MandyMarr · 04/06/2021 12:27

@CandyLeBonBon did you do it on particular days? My cycle is a bit irregular so I don’t always know when ovulating as it changes. It can go from 28 days to 32 days. Also I feel worried I am nearly 35 so could take ages.

OP posts:
Foxhasbigsocks · 04/06/2021 12:32

@MandyMarr there is a super book about timing for conception - Toni wechsler taking charge of your fertility. On Amazon. I had two children at 36 and 40 - it’s very doable.

But might be worth just taking a few days to think through all the various things people have aired here.

CandyLeBonBon · 04/06/2021 13:06

[quote MandyMarr]@CandyLeBonBon did you do it on particular days? My cycle is a bit irregular so I don’t always know when ovulating as it changes. It can go from 28 days to 32 days. Also I feel worried I am nearly 35 so could take ages.[/quote]
I used the temperature method when I was starting out but based it roughly on ovulation occurring around 12-14 days after the start of your last period. I always knew when I was ovulating though, which I guess helped. I used to get 'mittelschmertz' so I was v aware of my fertile days (also the only time I actively fancied my exH but that's another story!!!)

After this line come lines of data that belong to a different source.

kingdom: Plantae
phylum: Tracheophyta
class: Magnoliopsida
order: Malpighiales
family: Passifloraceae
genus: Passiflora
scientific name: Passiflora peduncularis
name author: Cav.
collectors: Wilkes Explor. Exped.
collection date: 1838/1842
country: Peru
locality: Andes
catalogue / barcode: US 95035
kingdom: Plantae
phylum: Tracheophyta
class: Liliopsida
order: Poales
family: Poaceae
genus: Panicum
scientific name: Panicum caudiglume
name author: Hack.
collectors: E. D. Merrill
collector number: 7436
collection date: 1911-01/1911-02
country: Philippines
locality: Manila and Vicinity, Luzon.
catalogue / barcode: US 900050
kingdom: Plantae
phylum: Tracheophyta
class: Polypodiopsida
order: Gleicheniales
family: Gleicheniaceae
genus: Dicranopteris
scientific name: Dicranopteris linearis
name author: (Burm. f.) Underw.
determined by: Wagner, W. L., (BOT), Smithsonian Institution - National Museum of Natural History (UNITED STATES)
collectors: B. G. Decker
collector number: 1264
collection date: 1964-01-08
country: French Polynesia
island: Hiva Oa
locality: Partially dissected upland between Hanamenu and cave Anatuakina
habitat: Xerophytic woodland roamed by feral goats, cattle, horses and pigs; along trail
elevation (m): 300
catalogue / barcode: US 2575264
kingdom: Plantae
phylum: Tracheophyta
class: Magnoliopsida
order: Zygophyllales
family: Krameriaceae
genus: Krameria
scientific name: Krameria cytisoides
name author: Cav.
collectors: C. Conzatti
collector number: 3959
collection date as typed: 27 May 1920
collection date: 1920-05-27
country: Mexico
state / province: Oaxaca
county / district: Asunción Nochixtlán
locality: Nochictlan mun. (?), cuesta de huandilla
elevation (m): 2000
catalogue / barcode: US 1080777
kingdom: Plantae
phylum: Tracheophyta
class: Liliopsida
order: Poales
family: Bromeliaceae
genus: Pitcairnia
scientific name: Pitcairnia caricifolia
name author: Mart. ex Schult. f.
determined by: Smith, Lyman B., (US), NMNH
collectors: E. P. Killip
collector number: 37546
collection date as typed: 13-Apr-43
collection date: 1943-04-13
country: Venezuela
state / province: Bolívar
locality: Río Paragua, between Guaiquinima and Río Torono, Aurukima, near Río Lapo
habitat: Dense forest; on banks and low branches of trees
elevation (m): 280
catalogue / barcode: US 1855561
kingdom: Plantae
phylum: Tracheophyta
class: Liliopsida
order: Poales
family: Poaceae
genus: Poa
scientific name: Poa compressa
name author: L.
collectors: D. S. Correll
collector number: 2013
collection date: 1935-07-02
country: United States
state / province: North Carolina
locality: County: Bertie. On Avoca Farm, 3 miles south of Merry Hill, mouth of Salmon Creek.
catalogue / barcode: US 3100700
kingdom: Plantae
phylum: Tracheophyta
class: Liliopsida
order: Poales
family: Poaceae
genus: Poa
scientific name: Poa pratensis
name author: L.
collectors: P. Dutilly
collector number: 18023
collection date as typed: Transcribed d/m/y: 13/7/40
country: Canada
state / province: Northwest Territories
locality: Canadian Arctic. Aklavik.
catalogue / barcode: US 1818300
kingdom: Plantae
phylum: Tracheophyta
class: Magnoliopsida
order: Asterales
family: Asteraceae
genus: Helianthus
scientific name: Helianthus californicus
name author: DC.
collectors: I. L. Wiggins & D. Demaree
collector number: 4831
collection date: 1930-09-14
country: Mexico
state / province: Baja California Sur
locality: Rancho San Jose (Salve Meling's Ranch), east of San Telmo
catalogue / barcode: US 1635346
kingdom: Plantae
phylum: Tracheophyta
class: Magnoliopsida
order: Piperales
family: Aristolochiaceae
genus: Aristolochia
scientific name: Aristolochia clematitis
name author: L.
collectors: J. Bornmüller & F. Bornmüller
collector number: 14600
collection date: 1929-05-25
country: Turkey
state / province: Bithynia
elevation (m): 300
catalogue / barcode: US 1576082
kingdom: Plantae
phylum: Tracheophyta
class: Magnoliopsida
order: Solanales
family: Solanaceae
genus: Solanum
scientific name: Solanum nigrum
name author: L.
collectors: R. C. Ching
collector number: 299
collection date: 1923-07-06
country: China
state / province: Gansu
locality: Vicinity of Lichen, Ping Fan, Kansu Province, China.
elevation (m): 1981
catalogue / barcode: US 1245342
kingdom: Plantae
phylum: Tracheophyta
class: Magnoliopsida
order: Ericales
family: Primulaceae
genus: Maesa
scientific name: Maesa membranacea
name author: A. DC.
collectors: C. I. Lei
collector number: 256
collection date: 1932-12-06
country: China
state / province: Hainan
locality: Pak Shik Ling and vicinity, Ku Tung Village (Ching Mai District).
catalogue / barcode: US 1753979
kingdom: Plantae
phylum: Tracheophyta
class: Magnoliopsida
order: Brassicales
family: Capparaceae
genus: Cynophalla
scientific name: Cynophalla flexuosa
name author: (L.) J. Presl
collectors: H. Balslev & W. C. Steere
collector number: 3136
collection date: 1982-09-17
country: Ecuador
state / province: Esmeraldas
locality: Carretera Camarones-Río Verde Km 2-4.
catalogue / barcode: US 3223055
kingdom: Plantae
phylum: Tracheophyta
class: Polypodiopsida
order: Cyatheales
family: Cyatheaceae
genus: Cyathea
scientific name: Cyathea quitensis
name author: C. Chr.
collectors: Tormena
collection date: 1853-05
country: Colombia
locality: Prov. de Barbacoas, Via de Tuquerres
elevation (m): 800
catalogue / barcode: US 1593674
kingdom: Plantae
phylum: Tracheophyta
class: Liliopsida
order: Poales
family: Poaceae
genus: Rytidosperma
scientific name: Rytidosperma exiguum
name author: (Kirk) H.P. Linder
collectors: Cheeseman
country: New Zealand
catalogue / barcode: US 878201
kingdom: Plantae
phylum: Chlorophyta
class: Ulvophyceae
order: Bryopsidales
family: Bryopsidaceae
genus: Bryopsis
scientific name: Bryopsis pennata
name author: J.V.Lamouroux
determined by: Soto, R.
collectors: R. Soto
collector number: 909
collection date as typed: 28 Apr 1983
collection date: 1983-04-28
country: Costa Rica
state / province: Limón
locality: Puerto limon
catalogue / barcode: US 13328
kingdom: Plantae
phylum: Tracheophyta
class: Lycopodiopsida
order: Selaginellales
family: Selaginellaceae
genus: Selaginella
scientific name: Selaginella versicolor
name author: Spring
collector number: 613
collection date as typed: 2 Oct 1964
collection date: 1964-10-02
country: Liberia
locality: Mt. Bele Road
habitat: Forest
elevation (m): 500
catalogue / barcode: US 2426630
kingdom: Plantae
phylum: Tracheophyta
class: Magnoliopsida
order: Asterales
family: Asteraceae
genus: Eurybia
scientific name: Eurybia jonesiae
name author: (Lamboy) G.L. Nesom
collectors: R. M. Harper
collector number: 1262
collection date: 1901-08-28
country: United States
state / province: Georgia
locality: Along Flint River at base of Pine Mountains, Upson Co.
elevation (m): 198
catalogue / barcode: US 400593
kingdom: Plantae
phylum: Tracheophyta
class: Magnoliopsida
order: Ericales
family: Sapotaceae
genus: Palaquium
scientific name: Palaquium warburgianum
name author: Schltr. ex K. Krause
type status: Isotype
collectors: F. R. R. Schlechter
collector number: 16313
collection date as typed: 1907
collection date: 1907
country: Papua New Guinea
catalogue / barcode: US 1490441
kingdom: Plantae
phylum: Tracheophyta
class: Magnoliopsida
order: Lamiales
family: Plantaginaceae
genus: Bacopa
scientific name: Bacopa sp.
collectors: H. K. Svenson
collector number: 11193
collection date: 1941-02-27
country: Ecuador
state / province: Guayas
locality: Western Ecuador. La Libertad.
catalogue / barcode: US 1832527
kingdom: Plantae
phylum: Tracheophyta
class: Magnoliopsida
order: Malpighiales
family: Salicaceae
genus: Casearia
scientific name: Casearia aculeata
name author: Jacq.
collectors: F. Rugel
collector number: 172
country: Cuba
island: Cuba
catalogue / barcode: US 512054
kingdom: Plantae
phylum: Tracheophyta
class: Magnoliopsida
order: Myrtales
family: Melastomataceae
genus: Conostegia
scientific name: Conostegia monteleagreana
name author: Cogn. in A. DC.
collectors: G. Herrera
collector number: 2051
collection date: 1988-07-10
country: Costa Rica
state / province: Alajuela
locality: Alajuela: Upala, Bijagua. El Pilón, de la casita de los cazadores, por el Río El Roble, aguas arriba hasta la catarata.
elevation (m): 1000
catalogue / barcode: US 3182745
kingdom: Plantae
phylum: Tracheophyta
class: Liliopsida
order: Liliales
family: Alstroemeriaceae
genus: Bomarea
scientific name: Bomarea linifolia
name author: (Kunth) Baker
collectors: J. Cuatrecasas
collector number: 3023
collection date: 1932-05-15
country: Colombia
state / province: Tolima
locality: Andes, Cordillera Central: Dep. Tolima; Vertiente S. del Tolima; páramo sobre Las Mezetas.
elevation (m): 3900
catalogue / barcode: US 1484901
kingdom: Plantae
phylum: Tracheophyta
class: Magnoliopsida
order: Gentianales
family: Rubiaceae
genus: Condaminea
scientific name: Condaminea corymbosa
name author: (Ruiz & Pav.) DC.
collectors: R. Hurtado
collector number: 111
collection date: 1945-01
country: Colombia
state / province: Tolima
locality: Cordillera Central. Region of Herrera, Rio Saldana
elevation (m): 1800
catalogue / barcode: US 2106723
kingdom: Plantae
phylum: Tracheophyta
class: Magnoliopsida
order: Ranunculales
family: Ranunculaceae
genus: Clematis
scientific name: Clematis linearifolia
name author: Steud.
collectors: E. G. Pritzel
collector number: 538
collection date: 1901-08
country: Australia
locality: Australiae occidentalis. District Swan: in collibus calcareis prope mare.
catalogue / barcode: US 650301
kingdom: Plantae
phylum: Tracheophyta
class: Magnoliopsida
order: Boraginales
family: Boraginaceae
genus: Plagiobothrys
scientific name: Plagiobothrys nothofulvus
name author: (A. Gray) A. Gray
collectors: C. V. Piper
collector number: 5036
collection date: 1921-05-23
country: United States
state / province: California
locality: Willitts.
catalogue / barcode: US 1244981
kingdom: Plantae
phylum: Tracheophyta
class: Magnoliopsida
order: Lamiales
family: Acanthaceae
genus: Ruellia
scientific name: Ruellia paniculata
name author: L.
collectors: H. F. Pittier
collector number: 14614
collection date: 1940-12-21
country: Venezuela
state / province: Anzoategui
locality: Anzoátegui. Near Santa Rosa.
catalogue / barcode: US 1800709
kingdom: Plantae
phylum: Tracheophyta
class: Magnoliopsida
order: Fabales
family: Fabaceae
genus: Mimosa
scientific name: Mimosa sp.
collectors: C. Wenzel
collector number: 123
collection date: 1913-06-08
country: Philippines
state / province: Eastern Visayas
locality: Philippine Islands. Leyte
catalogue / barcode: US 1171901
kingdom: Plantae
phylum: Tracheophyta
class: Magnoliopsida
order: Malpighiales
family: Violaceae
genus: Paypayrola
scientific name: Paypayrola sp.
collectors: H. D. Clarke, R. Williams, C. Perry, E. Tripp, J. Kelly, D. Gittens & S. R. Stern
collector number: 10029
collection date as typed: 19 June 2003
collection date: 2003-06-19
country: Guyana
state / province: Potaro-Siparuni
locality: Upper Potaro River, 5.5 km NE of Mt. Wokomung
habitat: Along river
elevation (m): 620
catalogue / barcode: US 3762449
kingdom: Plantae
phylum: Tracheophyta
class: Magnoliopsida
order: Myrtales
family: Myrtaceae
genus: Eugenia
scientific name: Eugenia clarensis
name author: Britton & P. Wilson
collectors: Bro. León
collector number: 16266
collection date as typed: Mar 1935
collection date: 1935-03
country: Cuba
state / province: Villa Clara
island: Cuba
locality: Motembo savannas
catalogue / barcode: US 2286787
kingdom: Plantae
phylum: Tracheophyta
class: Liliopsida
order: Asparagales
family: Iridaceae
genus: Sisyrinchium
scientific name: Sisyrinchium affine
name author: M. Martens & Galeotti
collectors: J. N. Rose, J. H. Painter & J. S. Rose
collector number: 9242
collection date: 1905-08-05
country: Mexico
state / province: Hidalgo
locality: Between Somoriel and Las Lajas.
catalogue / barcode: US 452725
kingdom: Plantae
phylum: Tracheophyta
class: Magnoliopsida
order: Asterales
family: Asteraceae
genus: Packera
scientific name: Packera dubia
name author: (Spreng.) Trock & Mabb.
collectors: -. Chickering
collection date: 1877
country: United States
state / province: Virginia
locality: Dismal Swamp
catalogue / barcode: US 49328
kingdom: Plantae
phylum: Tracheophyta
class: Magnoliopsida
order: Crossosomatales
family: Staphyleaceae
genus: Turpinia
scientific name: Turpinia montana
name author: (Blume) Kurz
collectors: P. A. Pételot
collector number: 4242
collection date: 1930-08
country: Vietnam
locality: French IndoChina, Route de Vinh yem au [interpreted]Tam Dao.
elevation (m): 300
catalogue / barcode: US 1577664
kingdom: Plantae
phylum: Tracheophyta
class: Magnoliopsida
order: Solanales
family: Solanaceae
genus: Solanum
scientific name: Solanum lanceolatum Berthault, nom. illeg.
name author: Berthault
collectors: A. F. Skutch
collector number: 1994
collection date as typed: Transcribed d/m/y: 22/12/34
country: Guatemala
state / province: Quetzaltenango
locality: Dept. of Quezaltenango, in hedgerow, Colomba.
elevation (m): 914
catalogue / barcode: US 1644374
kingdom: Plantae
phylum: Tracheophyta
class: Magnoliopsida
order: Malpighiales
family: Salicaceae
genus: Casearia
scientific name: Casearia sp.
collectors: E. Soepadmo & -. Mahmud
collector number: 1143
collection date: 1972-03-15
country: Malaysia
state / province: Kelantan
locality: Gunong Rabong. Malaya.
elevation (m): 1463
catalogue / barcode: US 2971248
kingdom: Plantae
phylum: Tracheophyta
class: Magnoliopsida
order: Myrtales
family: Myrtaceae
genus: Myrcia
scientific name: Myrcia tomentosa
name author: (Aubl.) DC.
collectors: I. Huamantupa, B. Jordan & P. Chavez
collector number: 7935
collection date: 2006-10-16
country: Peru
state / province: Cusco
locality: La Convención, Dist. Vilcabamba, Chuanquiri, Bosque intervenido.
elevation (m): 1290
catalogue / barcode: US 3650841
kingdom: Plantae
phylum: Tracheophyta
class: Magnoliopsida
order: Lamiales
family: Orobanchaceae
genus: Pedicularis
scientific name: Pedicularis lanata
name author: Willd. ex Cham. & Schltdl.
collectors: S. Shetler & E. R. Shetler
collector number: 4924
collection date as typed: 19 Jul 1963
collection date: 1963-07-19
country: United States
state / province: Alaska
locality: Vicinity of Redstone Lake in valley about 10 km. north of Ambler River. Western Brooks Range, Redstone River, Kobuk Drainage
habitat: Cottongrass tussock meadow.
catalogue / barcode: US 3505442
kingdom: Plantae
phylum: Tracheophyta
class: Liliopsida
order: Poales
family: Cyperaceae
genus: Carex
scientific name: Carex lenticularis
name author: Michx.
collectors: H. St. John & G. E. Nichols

Wallywobbles · 04/06/2021 13:20

I got pregnant both times on the last day of my (longish) periods. Wildly irregular from 21-45 days.

Just have sex often all month. Until you are pregnant. Which may take a few months, a few years or never happen.

Do talk to you DP about the future though. Because your current approach is complete daft. I would state now that he must take his full paternity leave. Preferably as you go back to work so he fully understands parenting. Don't be a martyr you'll be doing all of you a disservice.

Agree what nights/days/weekends might look like. Ask how he will support you in a concrete way. Talk about nappies, night wakings all the shit stuff etc

Asking questions now is normal before diving into something that will change your lives forever.

Also how will he change his work/home balance for ever? His child will need to see him while he is actually awake. So will he be home for bath time every day? Will he be doing school runs later on?

Duggeehugs82 · 04/06/2021 13:21

@osbertthesyrianhamster

I don't think autism is a reason not to conceive if you really want to, but you have to weigh up the possibility of looking after a child who may have it which would be very demanding. But then you could probably afford help on 180k.

VERY very naive considering he has a diagnosis and she believes she's on the spectrum herself - the overwhelming likelihood is any of their progeny will also have the condition and again, the kind of help needed is going to be extraordinary, not to mention that many times having such a child means one of you has to give up work. Even if the couple are both NT, autism is one of the conditions that results in the most divorces and splits.

When you have a condition with a known genetic component, having a baby just because you fancy is 'most people just cope' is beyond irresponsible. It needs a lot of thought and discussion and the OP's partner is incapable of such.

Im sorry but a parent of a child with autism and is on the severe end i find that quite a offensive thing to say, like ur implying its truely better to not have a child at all than have a child with autism.